=== EXERCISE DESCRIPTION ===
Rewrite the material below as a Markdown table with two columns, "No." for the row number and "Text" for the line. Leave out the blank lines and the pictures.

== DATA SHOWN ==

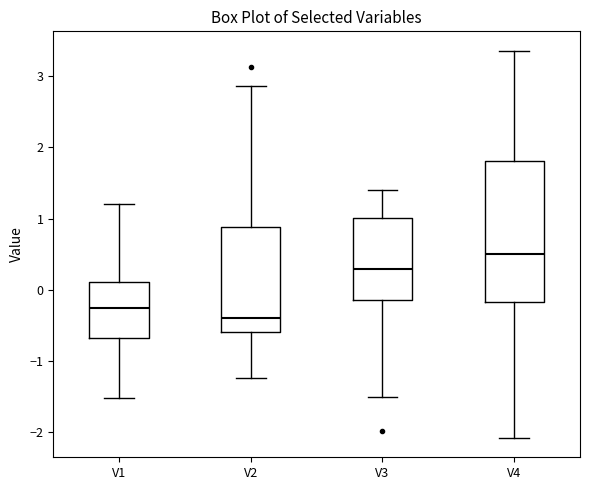

Where is the lower edge of the box for V1 on the y-axis? The values are not printed on the chart, so give them approximately, as read against the axis.

-0.7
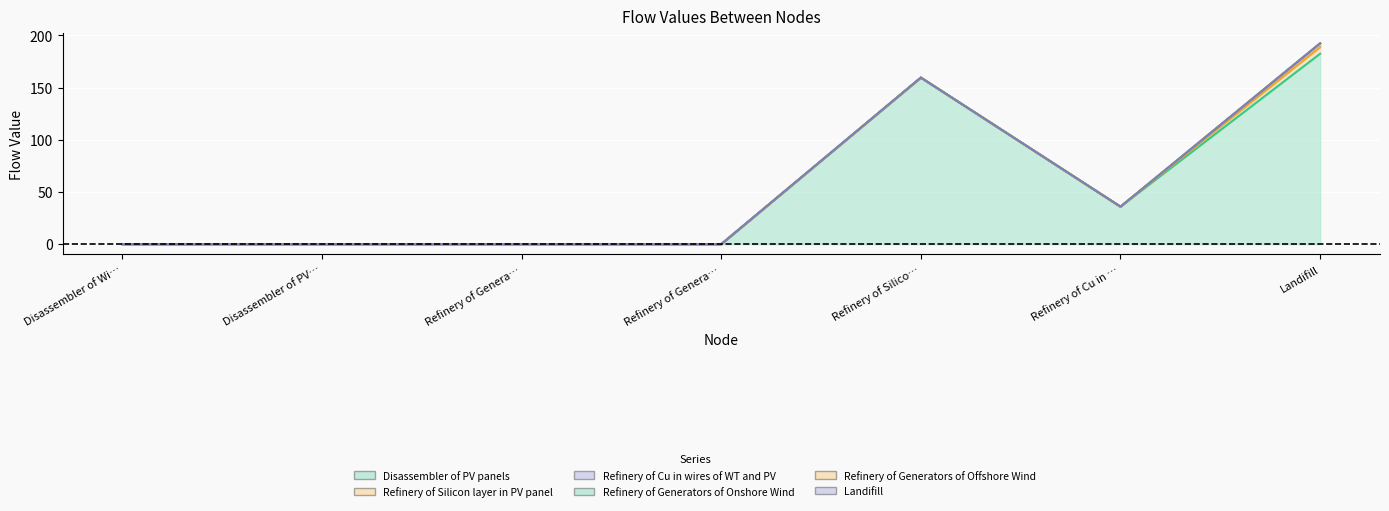

At which label is Refinery of Generators of Offshore Wind closest to 0?

Disassembler of Wind Turbines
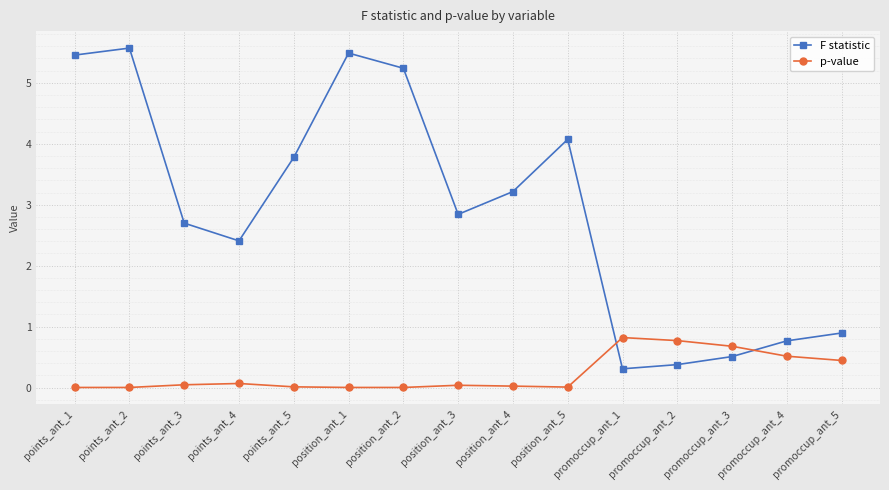

At how many categories does at least one series exceed 0?

15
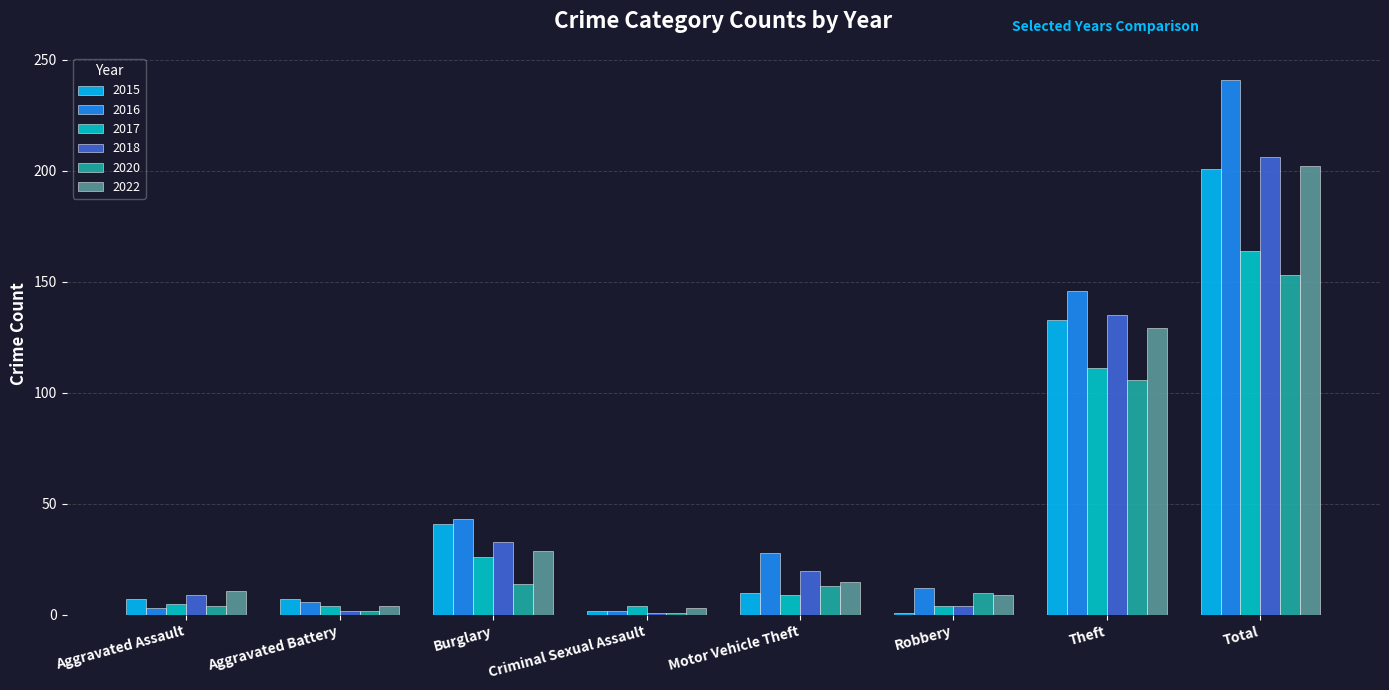

What is the sum of all 2018 values?

410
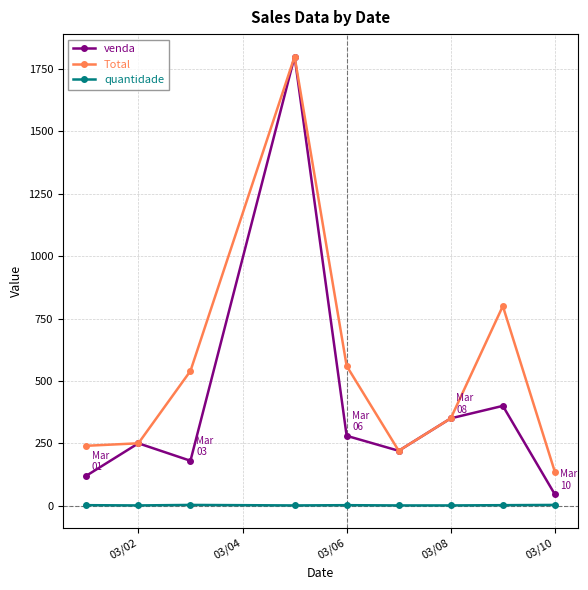

True or false: venda and quantidade intersect in this chart.

False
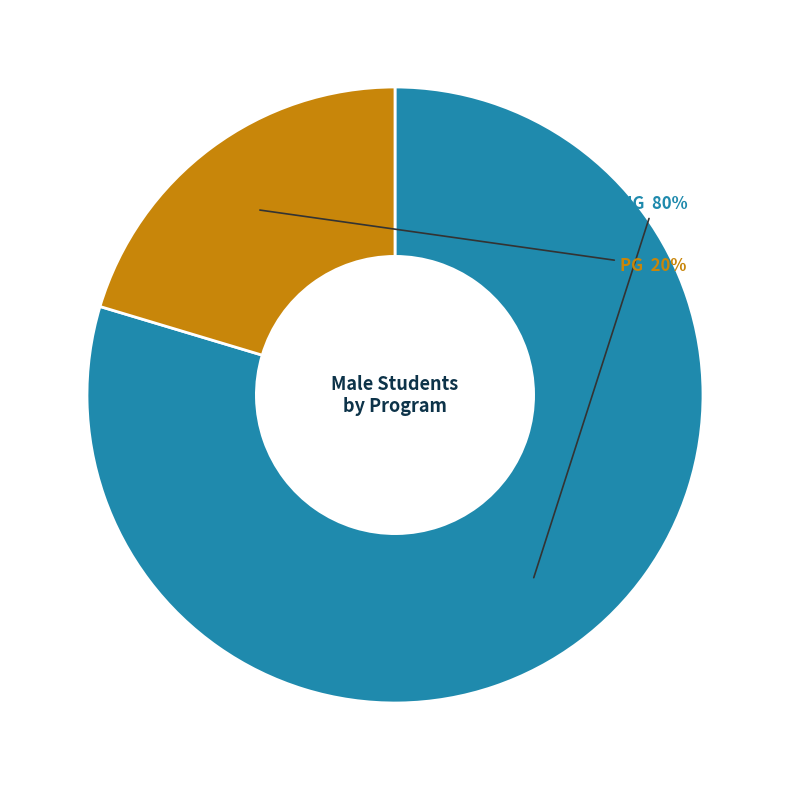

To the nearest percent, what is the average slice percentage?

50%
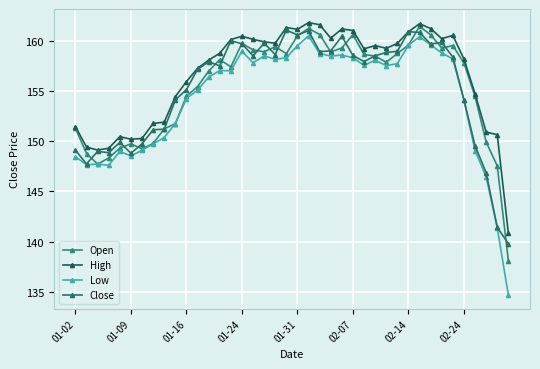

At which category does the chart reach its peak across all series?

21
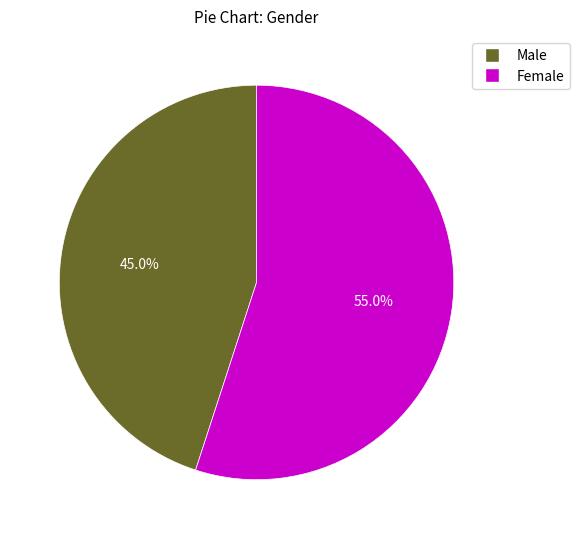

Does Female represent more than half of the total?

Yes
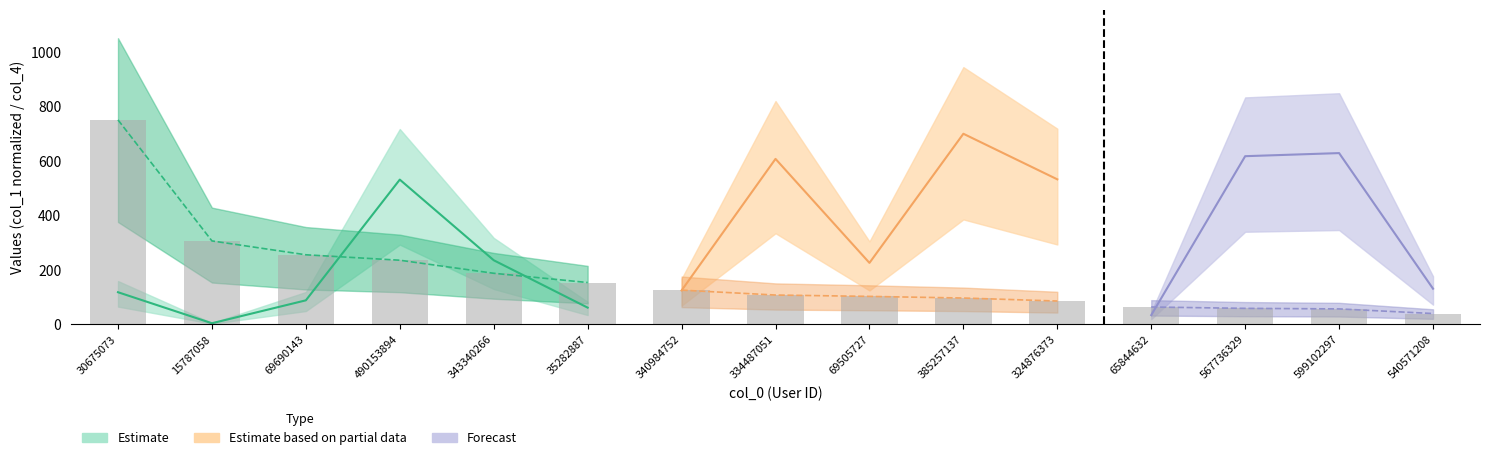

The value at 324876373 is 51. True or false?

False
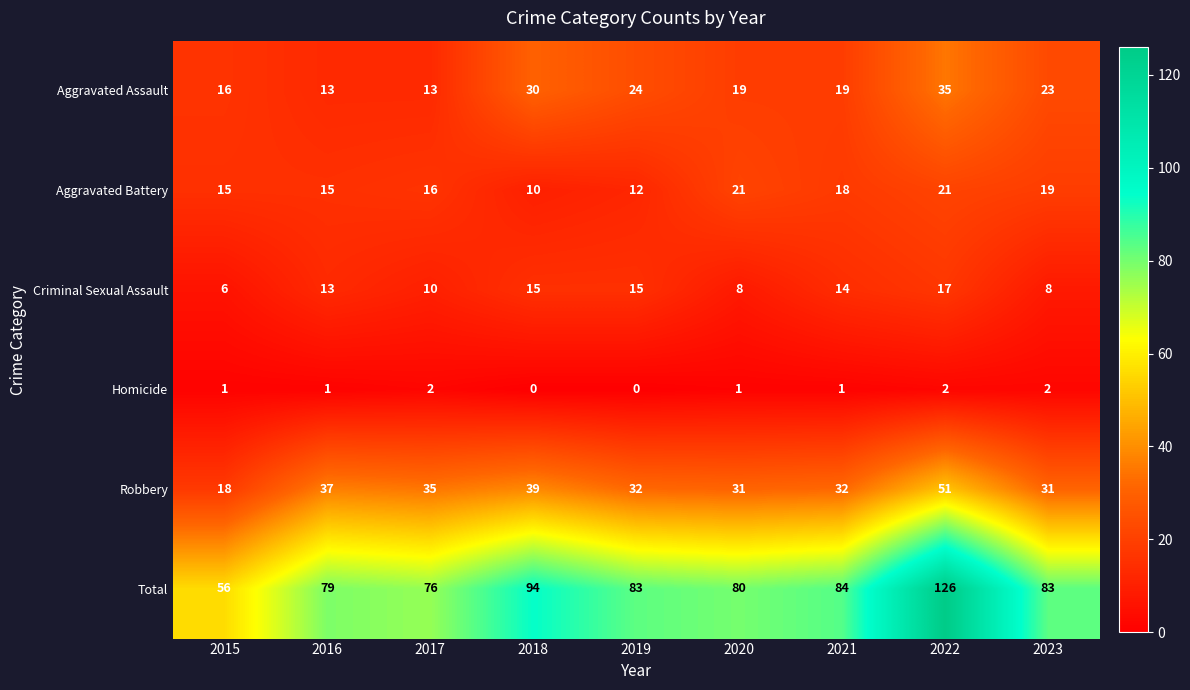

Which series has the widest spread of values?

Total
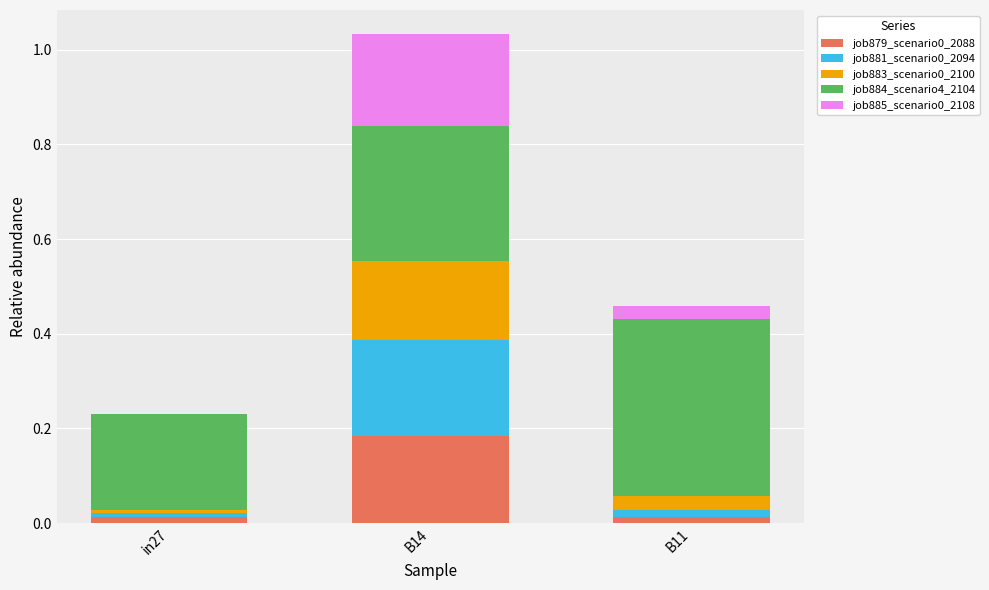

At which category is the sum across all series the highest?

B14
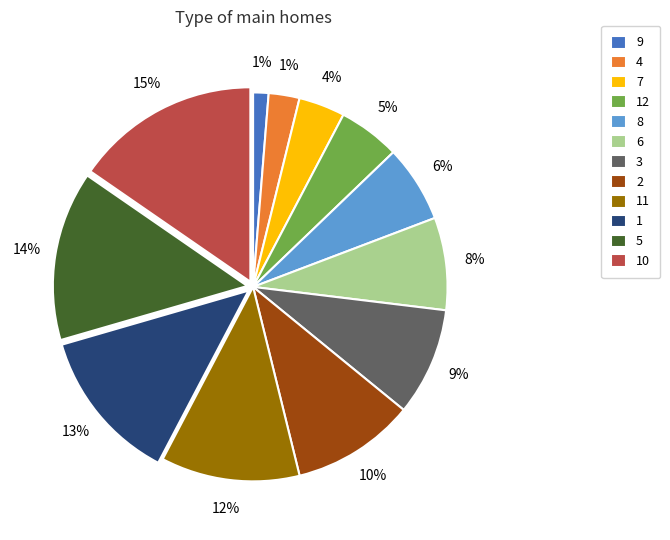

To the nearest percent, what portion does 2 represent?

10%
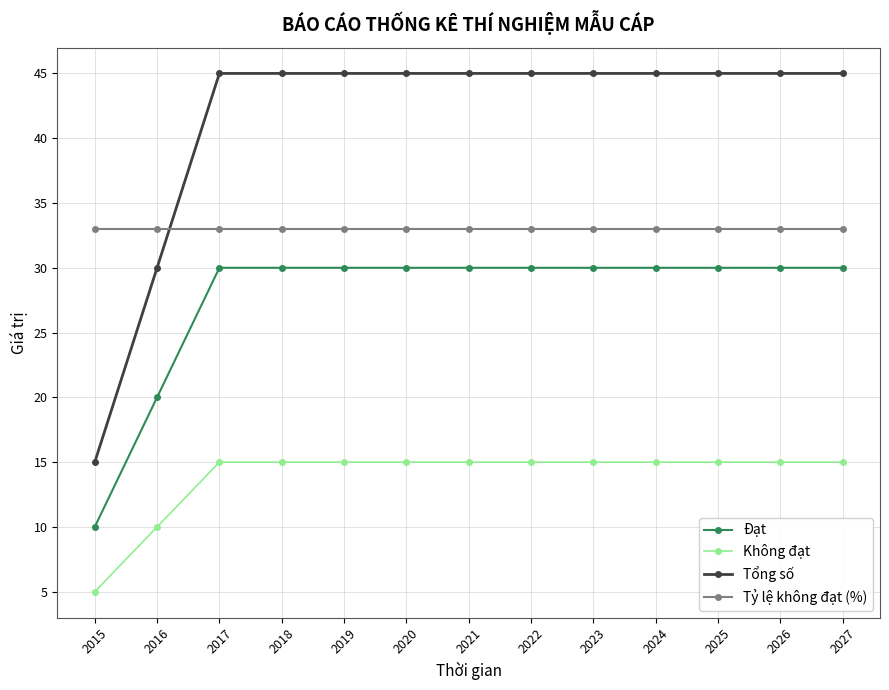

Reading left to right, extract all data points from this chart.

Đạt: 2015=10	2016=20	2017=30	2018=30	2019=30	2020=30	2021=30	2022=30	2023=30	2024=30	2025=30	2026=30	2027=30
Không đạt: 2015=5	2016=10	2017=15	2018=15	2019=15	2020=15	2021=15	2022=15	2023=15	2024=15	2025=15	2026=15	2027=15
Tổng số: 2015=15	2016=30	2017=45	2018=45	2019=45	2020=45	2021=45	2022=45	2023=45	2024=45	2025=45	2026=45	2027=45
Tỷ lệ không đạt (%): 2015=33	2016=33	2017=33	2018=33	2019=33	2020=33	2021=33	2022=33	2023=33	2024=33	2025=33	2026=33	2027=33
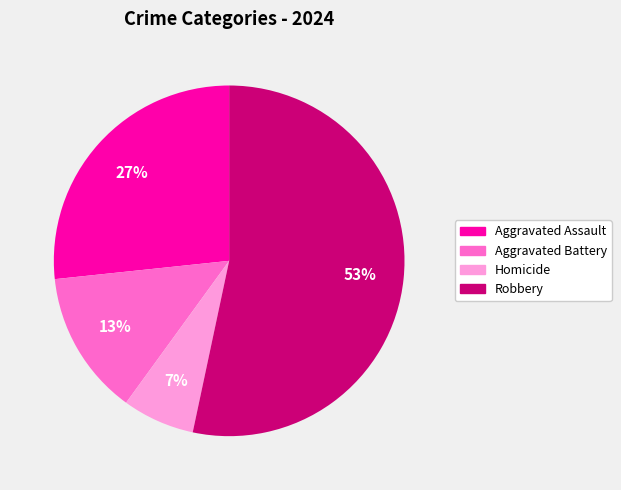

Rank the categories by value from lowest to highest.

Homicide, Aggravated Battery, Aggravated Assault, Robbery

===

=== THE ANSWER ===
| No. | Text |
|---|---|
| 1 | Where is the lower edge of the box for V1 on the y-axis? The values are not printed on the chart, so give them approximately, as read against the axis. |
| 2 | -0.7 |
| 3 | At which label is Refinery of Generators of Offshore Wind closest to 0? |
| 4 | Disassembler of Wind Turbines |
| 5 | At how many categories does at least one series exceed 0? |
| 6 | 15 |
| 7 | What is the sum of all 2018 values? |
| 8 | 410 |
| 9 | True or false: venda and quantidade intersect in this chart. |
| 10 | False |
| 11 | To the nearest percent, what is the average slice percentage? |
| 12 | 50% |
| 13 | At which category does the chart reach its peak across all series? |
| 14 | 21 |
| 15 | Does Female represent more than half of the total? |
| 16 | Yes |
| 17 | The value at 324876373 is 51. True or false? |
| 18 | False |
| 19 | Which series has the widest spread of values? |
| 20 | Total |
| 21 | At which category is the sum across all series the highest? |
| 22 | B14 |
| 23 | To the nearest percent, what portion does 2 represent? |
| 24 | 10% |
| 25 | Reading left to right, extract all data points from this chart. |
| 26 | Đạt: 2015=10	2016=20	2017=30	2018=30	2019=30	2020=30	2021=30	2022=30	2023=30	2024=30	2025=30	2026=30	2027=30 |
| 27 | Không đạt: 2015=5	2016=10	2017=15	2018=15	2019=15	2020=15	2021=15	2022=15	2023=15	2024=15	2025=15	2026=15	2027=15 |
| 28 | Tổng số: 2015=15	2016=30	2017=45	2018=45	2019=45	2020=45	2021=45	2022=45	2023=45	2024=45	2025=45	2026=45	2027=45 |
| 29 | Tỷ lệ không đạt (%): 2015=33	2016=33	2017=33	2018=33	2019=33	2020=33	2021=33	2022=33	2023=33	2024=33	2025=33	2026=33	2027=33 |
| 30 | Rank the categories by value from lowest to highest. |
| 31 | Homicide, Aggravated Battery, Aggravated Assault, Robbery |